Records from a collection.
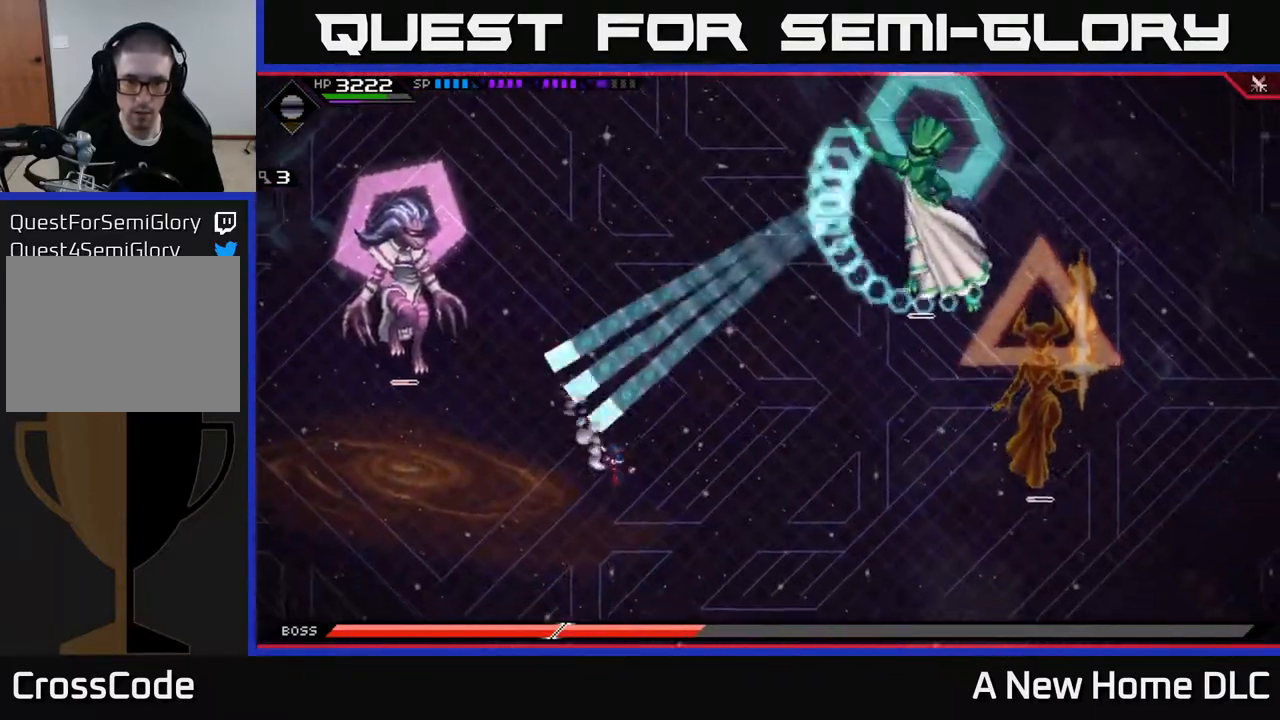
{"buttons": [], "left_stick": "left", "right_stick": "center", "events": [[467, "left_stick", "left"]]}
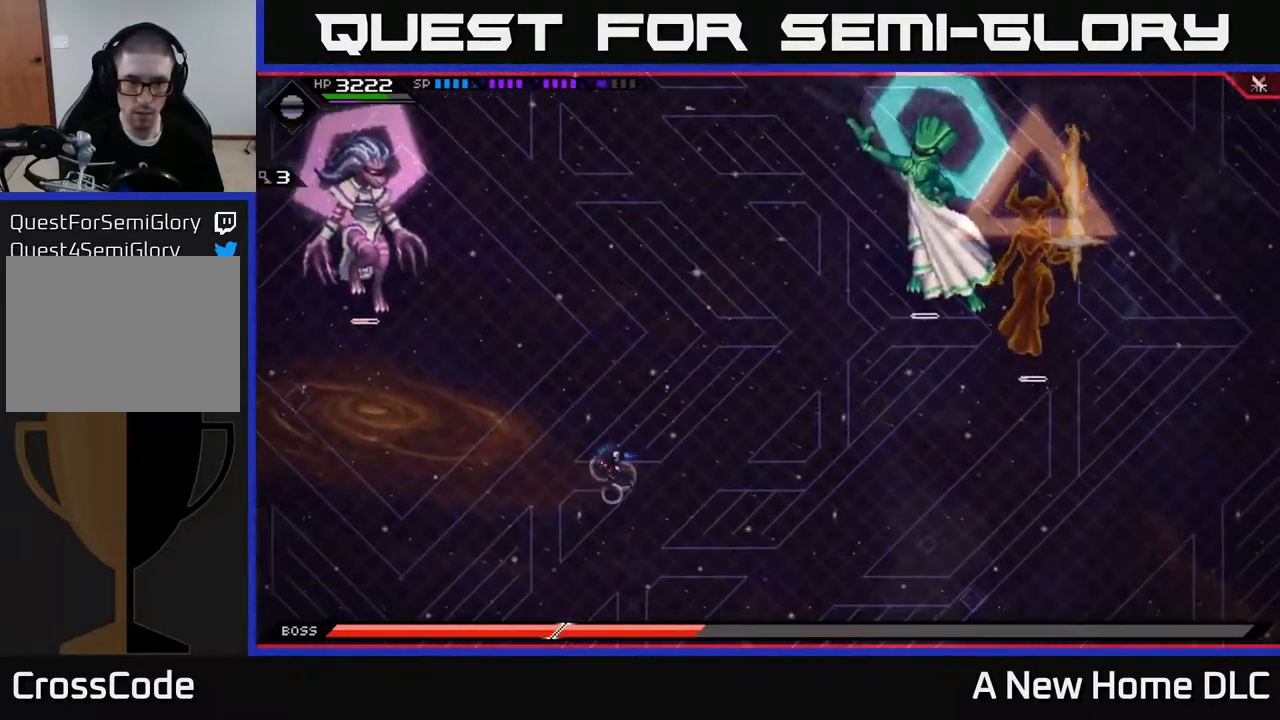
{"buttons": ["DPAD_LEFT"], "left_stick": "up-left", "right_stick": "center", "events": [[50, "L1", "down"], [117, "left_stick", "up-left"], [133, "L1", "up"], [483, "DPAD_LEFT", "down"]]}
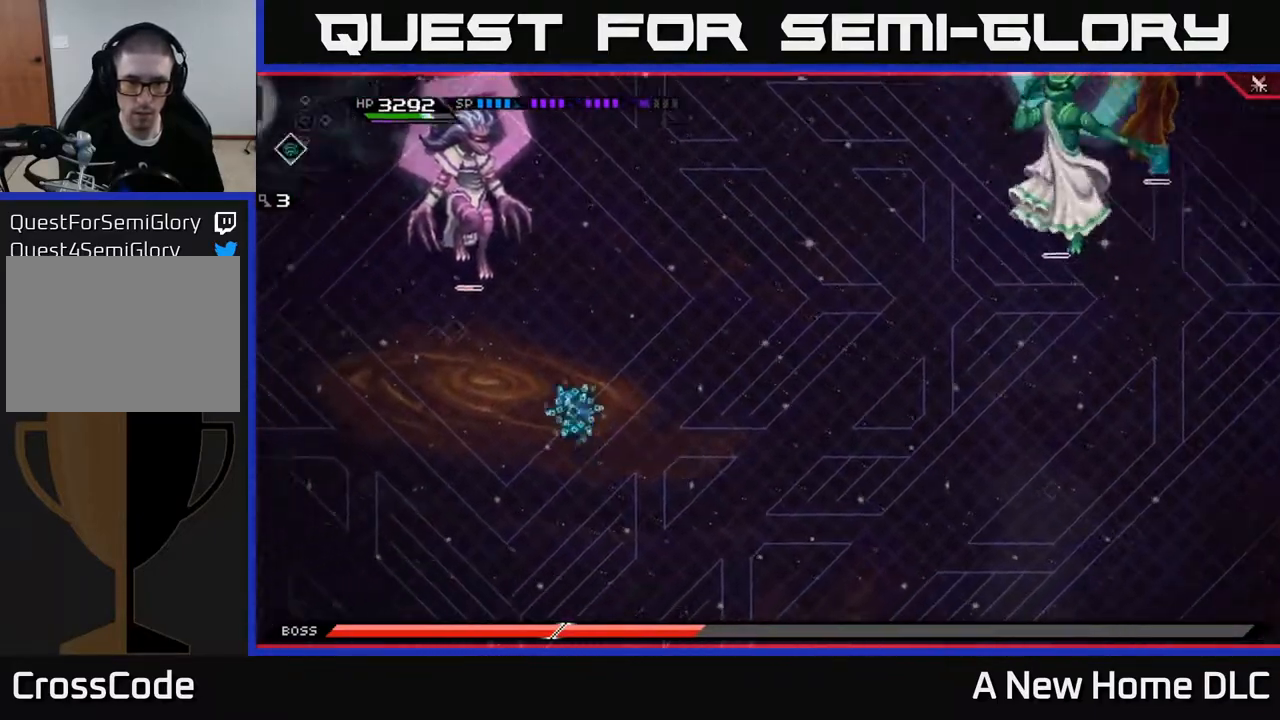
{"buttons": [], "left_stick": "up-left", "right_stick": "center", "events": [[117, "DPAD_LEFT", "up"], [317, "L1", "down"], [383, "X", "down"], [467, "L1", "up"], [483, "X", "up"]]}
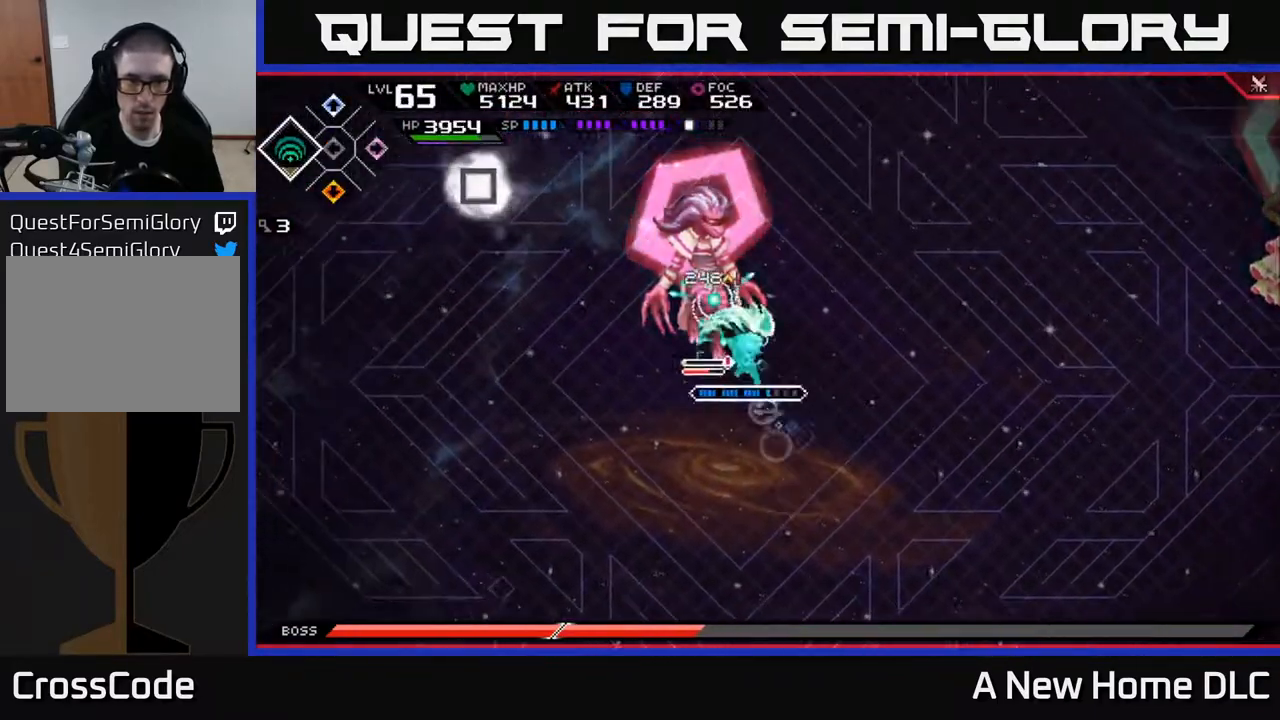
{"buttons": [], "left_stick": "up-left", "right_stick": "center", "events": [[50, "X", "down"], [133, "X", "up"], [183, "X", "down"], [267, "X", "up"], [350, "X", "down"], [433, "X", "up"]]}
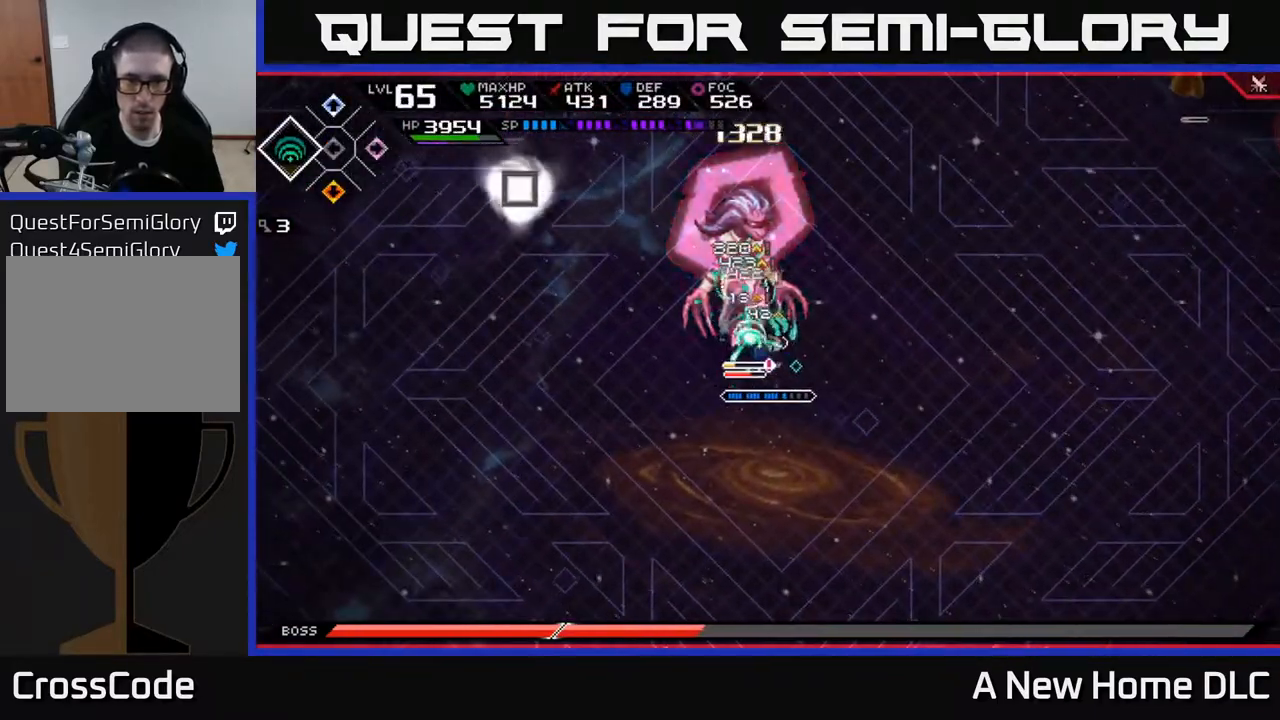
{"buttons": ["X", "R2"], "left_stick": "up", "right_stick": "center", "events": [[50, "left_stick", "up"], [367, "R2", "down"], [367, "X", "down"]]}
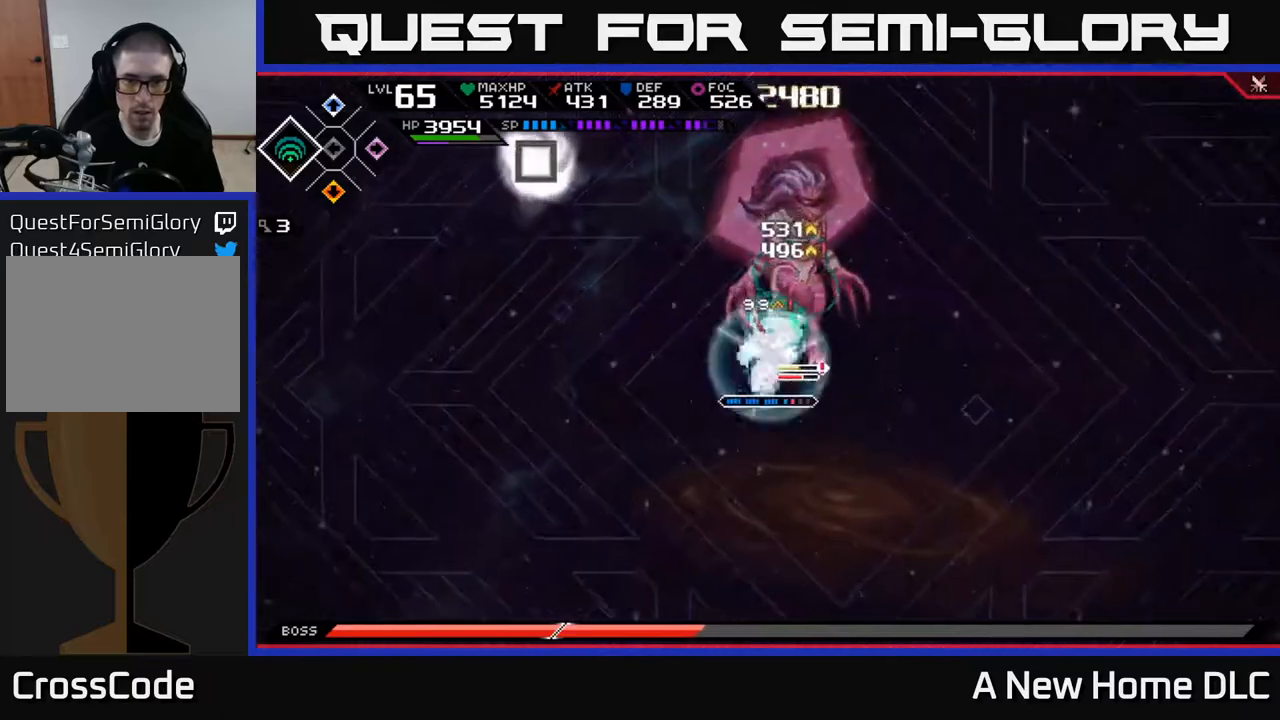
{"buttons": [], "left_stick": "up", "right_stick": "center", "events": [[33, "R2", "up"], [33, "X", "up"]]}
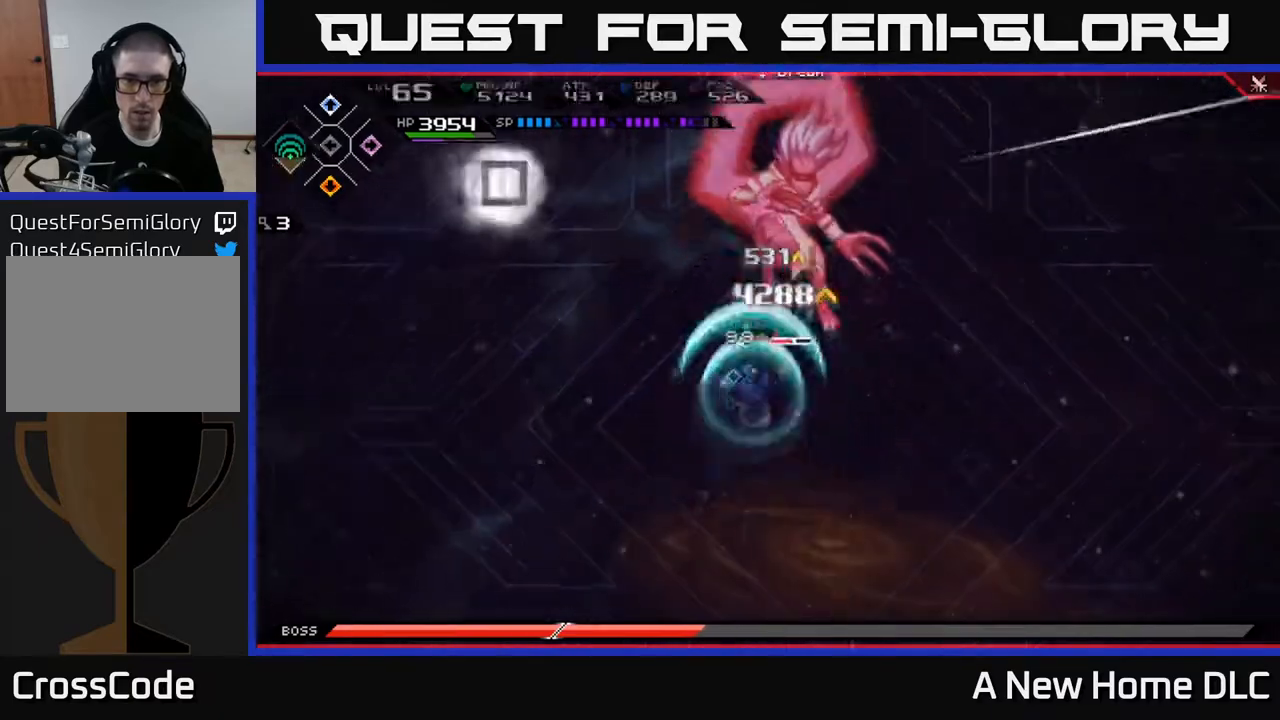
{"buttons": [], "left_stick": "right", "right_stick": "center", "events": [[17, "L1", "down"], [117, "L1", "up"], [150, "left_stick", "up-right"], [217, "L1", "down"], [317, "L1", "up"], [333, "X", "down"], [417, "X", "up"], [467, "left_stick", "right"]]}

ASSIGNED TASK. The answer is the entries above, given again exactly, with no pictures among them.

SOLUTION TO THIS PROBLEM.
{"buttons": [], "left_stick": "left", "right_stick": "center", "events": [[467, "left_stick", "left"]]}
{"buttons": ["DPAD_LEFT"], "left_stick": "up-left", "right_stick": "center", "events": [[50, "L1", "down"], [117, "left_stick", "up-left"], [133, "L1", "up"], [483, "DPAD_LEFT", "down"]]}
{"buttons": [], "left_stick": "up-left", "right_stick": "center", "events": [[117, "DPAD_LEFT", "up"], [317, "L1", "down"], [383, "X", "down"], [467, "L1", "up"], [483, "X", "up"]]}
{"buttons": [], "left_stick": "up-left", "right_stick": "center", "events": [[50, "X", "down"], [133, "X", "up"], [183, "X", "down"], [267, "X", "up"], [350, "X", "down"], [433, "X", "up"]]}
{"buttons": ["X", "R2"], "left_stick": "up", "right_stick": "center", "events": [[50, "left_stick", "up"], [367, "R2", "down"], [367, "X", "down"]]}
{"buttons": [], "left_stick": "up", "right_stick": "center", "events": [[33, "R2", "up"], [33, "X", "up"]]}
{"buttons": [], "left_stick": "right", "right_stick": "center", "events": [[17, "L1", "down"], [117, "L1", "up"], [150, "left_stick", "up-right"], [217, "L1", "down"], [317, "L1", "up"], [333, "X", "down"], [417, "X", "up"], [467, "left_stick", "right"]]}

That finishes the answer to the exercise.